Las bromas de Abel no estaban exentas de comentario social, como cuando lanzó su Cuarteto de Cuerda en Topless como reflexión sobre la censura. O como cuando fundó la Orquesta Sinfónica del Ku Klux Klan, que paseó por las radios del sur de Estados Unidos y con la que llegó a grabar un disco con la Obertura de Guillermo Tell. O como cuando, en pleno debate sobre el aumento de la pobreza en Estados Unidos, abrió en Nueva York su Escuela Omar para Mendigos, que incluía sede, material didáctico y clases prácticas. La farsa estaba tan bien elaborada que, no importa cuántas veces fue desmentida, siguió apareciendo en la prensa de vez en cuando durante más de una década.
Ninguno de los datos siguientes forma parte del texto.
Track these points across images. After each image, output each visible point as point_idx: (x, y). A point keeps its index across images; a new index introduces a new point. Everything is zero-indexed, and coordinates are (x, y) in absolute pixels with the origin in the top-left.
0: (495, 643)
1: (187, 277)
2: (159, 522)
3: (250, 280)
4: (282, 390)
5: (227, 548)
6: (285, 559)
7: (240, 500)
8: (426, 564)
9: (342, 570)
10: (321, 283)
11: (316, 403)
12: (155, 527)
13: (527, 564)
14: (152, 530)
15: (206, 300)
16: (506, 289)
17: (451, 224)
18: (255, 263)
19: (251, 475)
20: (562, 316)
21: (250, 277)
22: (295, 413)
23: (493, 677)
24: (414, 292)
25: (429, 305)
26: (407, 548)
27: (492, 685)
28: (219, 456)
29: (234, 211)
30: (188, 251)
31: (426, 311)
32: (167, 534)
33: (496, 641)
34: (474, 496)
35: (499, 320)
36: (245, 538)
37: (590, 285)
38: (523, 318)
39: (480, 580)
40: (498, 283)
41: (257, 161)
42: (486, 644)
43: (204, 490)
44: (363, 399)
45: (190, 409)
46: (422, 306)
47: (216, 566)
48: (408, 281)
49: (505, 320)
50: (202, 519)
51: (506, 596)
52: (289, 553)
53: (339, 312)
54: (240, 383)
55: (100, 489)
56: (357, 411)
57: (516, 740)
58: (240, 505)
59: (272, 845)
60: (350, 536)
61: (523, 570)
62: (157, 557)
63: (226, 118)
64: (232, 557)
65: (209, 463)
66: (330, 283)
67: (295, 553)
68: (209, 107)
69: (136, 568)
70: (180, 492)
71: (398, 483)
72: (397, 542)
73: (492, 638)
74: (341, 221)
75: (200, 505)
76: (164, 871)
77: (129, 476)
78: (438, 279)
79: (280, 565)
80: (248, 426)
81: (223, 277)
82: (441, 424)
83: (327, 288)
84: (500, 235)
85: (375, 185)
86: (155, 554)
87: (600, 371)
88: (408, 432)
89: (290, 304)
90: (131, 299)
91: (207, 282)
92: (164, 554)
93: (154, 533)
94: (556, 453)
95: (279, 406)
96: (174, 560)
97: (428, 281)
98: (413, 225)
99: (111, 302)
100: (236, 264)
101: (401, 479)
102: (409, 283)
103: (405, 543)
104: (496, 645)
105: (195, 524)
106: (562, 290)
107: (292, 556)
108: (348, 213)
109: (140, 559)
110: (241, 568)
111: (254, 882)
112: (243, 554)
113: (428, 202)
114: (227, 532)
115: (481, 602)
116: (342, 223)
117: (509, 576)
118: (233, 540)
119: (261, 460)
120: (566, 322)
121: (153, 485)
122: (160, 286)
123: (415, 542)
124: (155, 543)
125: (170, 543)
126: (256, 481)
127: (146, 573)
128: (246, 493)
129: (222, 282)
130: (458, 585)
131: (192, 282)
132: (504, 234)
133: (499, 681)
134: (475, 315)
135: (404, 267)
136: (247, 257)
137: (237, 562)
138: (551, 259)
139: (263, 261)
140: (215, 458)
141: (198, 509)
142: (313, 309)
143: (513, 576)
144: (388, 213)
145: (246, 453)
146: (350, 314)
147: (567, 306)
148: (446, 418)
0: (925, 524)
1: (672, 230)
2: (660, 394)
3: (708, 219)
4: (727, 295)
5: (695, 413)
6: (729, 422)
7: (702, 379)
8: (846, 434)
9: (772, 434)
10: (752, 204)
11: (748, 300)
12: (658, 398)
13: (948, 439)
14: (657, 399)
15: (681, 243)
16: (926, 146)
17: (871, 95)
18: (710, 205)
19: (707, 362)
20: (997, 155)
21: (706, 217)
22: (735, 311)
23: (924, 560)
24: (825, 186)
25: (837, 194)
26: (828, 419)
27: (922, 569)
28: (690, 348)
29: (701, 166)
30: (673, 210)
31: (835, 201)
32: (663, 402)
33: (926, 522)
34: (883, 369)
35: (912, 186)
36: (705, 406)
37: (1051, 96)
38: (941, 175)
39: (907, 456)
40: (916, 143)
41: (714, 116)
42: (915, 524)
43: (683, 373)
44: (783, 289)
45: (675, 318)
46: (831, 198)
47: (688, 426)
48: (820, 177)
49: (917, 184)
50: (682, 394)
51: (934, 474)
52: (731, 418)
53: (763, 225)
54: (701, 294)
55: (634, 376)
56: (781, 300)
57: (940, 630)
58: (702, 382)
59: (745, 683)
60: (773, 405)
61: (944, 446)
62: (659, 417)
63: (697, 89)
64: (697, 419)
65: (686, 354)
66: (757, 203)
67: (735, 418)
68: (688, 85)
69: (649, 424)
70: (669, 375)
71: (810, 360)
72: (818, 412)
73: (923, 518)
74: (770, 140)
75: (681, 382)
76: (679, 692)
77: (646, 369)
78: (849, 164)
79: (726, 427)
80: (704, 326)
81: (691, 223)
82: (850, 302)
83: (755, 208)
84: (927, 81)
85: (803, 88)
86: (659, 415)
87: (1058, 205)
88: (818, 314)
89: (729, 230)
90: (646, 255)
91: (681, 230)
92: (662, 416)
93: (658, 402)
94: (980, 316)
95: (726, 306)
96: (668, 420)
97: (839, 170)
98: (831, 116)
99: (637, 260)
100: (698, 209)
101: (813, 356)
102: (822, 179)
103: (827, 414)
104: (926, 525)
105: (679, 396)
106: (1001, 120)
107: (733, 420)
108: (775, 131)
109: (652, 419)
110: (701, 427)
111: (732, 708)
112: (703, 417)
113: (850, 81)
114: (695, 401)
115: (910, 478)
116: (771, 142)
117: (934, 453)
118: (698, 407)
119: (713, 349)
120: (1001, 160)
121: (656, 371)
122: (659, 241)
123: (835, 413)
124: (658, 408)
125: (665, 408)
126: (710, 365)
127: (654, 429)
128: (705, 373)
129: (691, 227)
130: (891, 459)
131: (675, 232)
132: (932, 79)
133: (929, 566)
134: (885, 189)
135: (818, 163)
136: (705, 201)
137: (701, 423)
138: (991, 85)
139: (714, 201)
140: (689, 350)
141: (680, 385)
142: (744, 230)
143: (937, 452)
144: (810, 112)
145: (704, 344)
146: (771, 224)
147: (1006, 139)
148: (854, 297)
A menudo provocaba la indignación, como ocurrió con la Olimpiada Sexual que convocó en 1971 (luego los piquetes que protestaban en el exterior resultaron ser también actores contratados por Abel). O con la campaña Mujeres para Delincuentes, una supuesta asociación de chicas jóvenes que se ofrecían a mantener relaciones sexuales con presos para rehabilitarlos. O sus Cruceros de Eutanasia, barcos de lujo en los que, según los prospectos editados en papel cuché, se podía disfrutar de toda clase de comodidades hasta que, al tercer día, la tripulación lanzaba a los pasajeros por la borda en alta mar.

Todavía en estos últimos años, el Maestro seguía activo. Cuando la Administración Bush estableció un código de color para las alertas antiterroristas, Abel fundó un movimiento para la protección de los daltónicos. En el 2009 todavía consiguió llamar la atención con una asociación para la prohibición de la ornitología porque invadía la vida privada sexual de las aves, y con otra contra la lactancia materna (por considerarla una forma de incesto). Volvieron a tener éxito, quizás más que nunca. Y no es de extrañar. El combustible de las bromas de Abel fue siempre la credulidad y la indignación moral impostada. Y nuestro mundo de Internet ha incrementado ambas considerablemente.